Problem to solve: Rewrite the lines in the material between the line containing "Социальная сфера" and the line containing "#stifinguebanget #agriberkah #cerdascendekia", inclusive, as a numbered list with no blank lines. Omit the lines that mark pictures.

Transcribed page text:
=======

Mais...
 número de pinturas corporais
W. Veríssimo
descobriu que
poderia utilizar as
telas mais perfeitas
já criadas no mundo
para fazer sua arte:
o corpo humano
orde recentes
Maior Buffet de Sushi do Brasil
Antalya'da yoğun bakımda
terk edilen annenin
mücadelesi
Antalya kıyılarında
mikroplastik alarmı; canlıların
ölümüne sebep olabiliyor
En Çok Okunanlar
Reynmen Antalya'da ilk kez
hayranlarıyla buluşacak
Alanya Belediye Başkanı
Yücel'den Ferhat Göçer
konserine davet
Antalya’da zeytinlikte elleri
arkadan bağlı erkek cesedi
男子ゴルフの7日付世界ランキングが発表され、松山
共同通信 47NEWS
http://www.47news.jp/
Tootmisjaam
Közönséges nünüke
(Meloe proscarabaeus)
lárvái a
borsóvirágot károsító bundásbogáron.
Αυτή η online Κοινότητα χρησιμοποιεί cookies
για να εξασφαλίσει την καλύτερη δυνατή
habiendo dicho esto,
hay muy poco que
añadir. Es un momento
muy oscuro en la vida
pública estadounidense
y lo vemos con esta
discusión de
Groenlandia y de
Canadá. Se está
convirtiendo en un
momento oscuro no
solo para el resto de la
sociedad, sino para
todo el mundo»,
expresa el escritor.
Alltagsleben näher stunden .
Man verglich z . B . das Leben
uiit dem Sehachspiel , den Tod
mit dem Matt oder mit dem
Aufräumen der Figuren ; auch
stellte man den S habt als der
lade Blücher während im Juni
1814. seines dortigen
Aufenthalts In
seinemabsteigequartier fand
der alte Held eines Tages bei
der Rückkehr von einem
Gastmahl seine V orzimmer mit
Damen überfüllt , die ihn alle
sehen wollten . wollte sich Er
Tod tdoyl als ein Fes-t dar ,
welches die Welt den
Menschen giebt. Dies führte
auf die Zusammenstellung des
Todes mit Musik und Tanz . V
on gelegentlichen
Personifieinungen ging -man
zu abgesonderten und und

=======

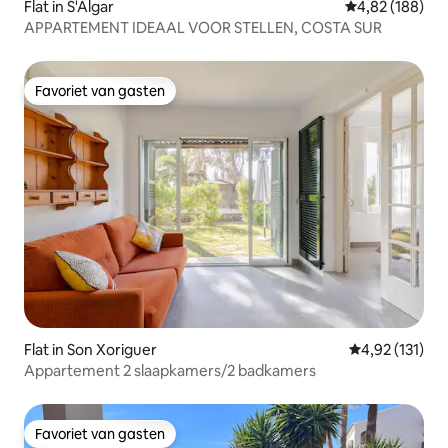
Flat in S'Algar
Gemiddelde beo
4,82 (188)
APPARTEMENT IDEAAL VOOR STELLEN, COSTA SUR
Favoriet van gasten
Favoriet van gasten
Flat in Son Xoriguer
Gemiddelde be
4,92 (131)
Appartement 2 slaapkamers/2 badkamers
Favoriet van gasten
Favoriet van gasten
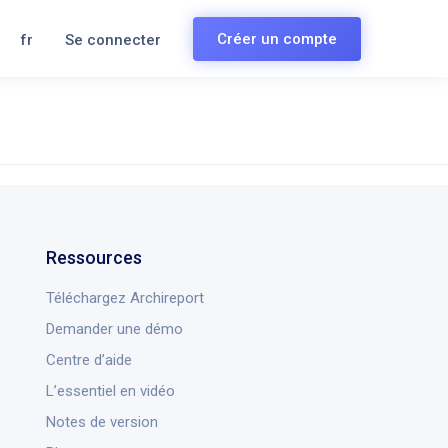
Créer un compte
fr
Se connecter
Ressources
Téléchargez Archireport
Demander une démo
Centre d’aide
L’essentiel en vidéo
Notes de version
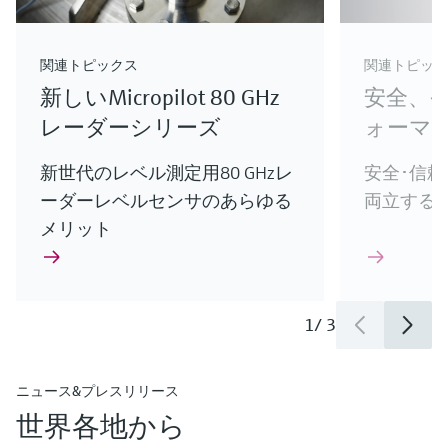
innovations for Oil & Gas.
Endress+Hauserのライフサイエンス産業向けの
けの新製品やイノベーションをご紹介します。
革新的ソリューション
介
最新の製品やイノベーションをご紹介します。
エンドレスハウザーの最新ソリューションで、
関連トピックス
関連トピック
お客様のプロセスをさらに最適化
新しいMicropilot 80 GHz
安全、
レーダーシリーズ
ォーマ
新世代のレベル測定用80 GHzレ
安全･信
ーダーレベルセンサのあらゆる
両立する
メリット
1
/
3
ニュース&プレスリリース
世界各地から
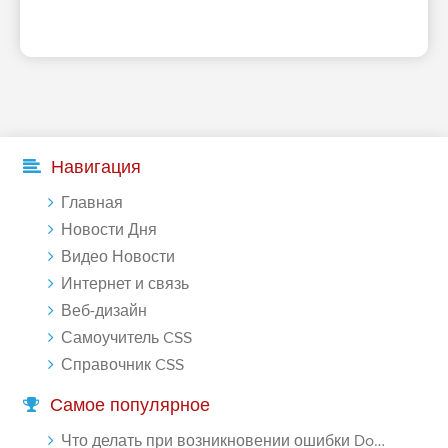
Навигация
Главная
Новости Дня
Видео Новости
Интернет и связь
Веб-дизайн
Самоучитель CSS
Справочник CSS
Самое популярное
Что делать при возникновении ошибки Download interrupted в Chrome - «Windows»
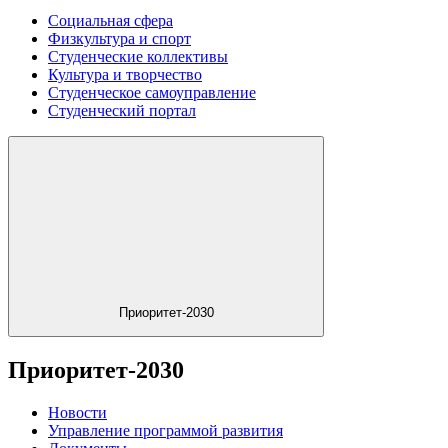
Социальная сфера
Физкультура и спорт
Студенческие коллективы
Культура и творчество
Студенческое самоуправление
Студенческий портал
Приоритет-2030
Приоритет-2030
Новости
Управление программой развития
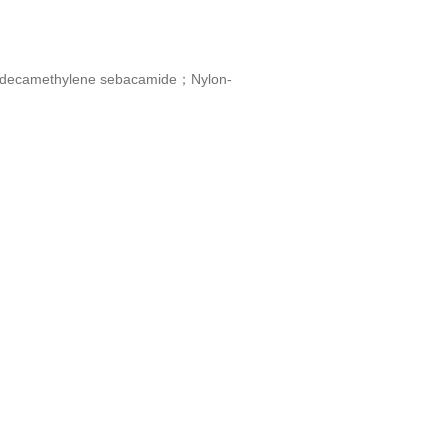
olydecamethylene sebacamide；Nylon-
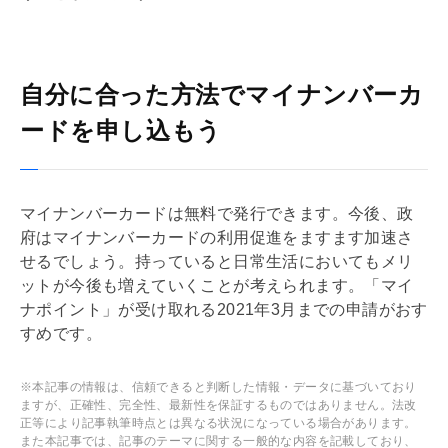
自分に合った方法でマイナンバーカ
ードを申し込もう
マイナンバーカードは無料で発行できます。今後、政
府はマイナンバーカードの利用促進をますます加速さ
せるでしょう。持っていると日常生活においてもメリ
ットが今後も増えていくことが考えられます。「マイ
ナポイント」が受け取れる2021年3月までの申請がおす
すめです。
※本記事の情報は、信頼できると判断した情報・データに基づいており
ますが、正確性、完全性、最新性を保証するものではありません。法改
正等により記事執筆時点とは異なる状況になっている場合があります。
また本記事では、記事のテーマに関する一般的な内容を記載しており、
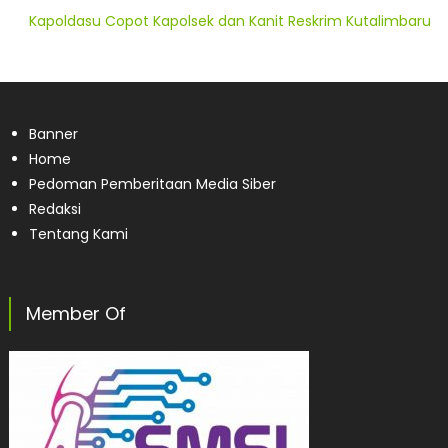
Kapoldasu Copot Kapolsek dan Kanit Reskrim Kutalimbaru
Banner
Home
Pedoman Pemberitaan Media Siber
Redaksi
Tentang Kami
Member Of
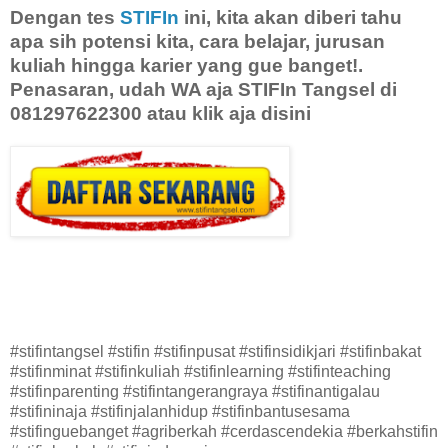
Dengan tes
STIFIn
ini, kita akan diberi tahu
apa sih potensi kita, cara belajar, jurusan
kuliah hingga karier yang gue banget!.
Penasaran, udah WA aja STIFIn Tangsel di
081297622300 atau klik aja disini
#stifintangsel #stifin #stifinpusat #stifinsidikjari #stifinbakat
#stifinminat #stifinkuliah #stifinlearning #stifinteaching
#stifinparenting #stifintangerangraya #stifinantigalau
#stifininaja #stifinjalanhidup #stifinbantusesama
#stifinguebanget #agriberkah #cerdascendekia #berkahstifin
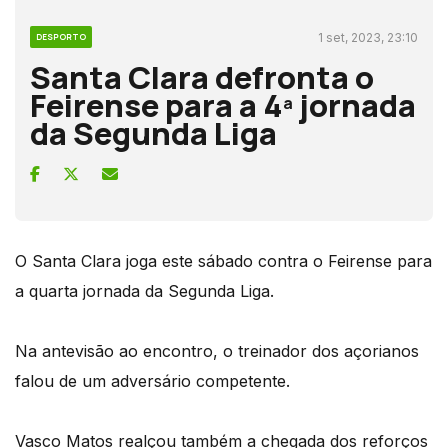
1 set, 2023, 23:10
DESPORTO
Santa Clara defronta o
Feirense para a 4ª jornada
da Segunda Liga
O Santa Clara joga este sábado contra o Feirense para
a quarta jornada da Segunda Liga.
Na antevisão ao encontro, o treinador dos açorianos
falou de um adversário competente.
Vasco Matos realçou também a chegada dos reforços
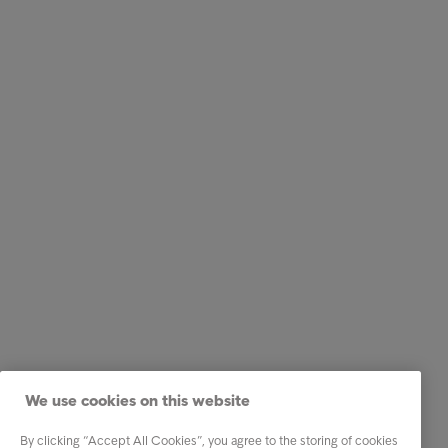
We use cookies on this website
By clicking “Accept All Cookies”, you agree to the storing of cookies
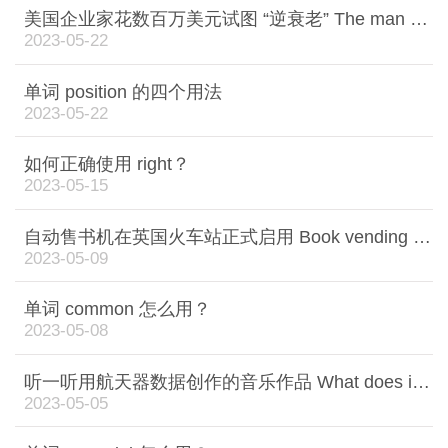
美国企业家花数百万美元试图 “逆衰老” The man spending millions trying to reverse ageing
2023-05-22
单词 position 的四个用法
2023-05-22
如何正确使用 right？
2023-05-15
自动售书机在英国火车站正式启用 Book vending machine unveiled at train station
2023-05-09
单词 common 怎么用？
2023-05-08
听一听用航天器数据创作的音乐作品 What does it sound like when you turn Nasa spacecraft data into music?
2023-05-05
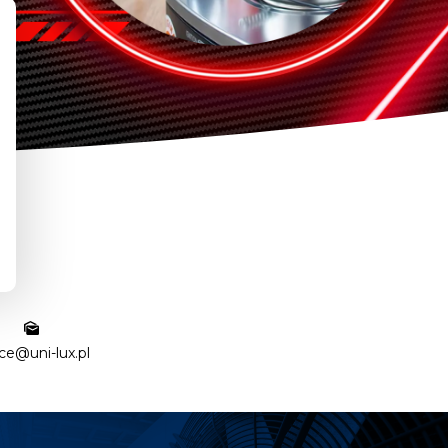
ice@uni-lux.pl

=======

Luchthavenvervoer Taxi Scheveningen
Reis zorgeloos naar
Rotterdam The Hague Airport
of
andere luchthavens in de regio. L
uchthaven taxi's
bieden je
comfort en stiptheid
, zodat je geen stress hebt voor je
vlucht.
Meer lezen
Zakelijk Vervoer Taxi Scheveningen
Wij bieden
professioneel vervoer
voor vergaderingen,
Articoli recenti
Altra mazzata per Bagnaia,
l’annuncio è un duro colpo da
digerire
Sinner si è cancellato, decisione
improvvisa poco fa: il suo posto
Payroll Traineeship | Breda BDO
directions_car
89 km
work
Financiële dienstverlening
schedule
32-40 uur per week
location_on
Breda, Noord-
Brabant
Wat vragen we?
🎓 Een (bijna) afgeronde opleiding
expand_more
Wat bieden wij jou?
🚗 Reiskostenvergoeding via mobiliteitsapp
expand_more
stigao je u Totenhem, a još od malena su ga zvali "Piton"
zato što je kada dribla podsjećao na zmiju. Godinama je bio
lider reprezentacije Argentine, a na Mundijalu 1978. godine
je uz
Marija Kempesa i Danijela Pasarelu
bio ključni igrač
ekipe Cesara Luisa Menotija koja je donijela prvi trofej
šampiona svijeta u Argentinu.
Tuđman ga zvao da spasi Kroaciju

=======

Output for this task:
1. Социальная сфера
2. Физкультура и спорт
3. Студенческие коллективы
4. Культура и творчество
5. Студенческое самоуправление
6. Студенческий портал
7. Приоритет-2030
8. Приоритет-2030
9. Новости
10. Управление программой развития
11. olydecamethylene sebacamide；Nylon-
12. 自分に合った方法でマイナンバーカ
13. ードを申し込もう
14. マイナンバーカードは無料で発行できます。今後、政
15. 府はマイナンバーカードの利用促進をますます加速さ
16. せるでしょう。持っていると日常生活においてもメリ
17. ットが今後も増えていくことが考えられます。「マイ
18. ナポイント」が受け取れる2021年3月までの申請がおす
19. すめです。
20. ※本記事の情報は、信頼できると判断した情報・データに基づいており
21. ますが、正確性、完全性、最新性を保証するものではありません。法改
22. 正等により記事執筆時点とは異なる状況になっている場合があります。
23. また本記事では、記事のテーマに関する一般的な内容を記載しており、
24. Kapoldasu Copot Kapolsek dan Kanit Reskrim Kutalimbaru
25. Banner
26. Home
27. Pedoman Pemberitaan Media Siber
28. Redaksi
29. Tentang Kami
30. Member Of
31. Dengan tes
32. STIFIn
33. ini, kita akan diberi tahu
34. apa sih potensi kita, cara belajar, jurusan
35. kuliah hingga karier yang gue banget!.
36. Penasaran, udah WA aja STIFIn Tangsel di
37. 081297622300 atau klik aja disini
38. #stifintangsel #stifin #stifinpusat #stifinsidikjari #stifinbakat
39. #stifinminat #stifinkuliah #stifinlearning #stifinteaching
40. #stifinparenting #stifintangerangraya #stifinantigalau
41. #stifininaja #stifinjalanhidup #stifinbantusesama
42. #stifinguebanget #agriberkah #cerdascendekia #berkahstifin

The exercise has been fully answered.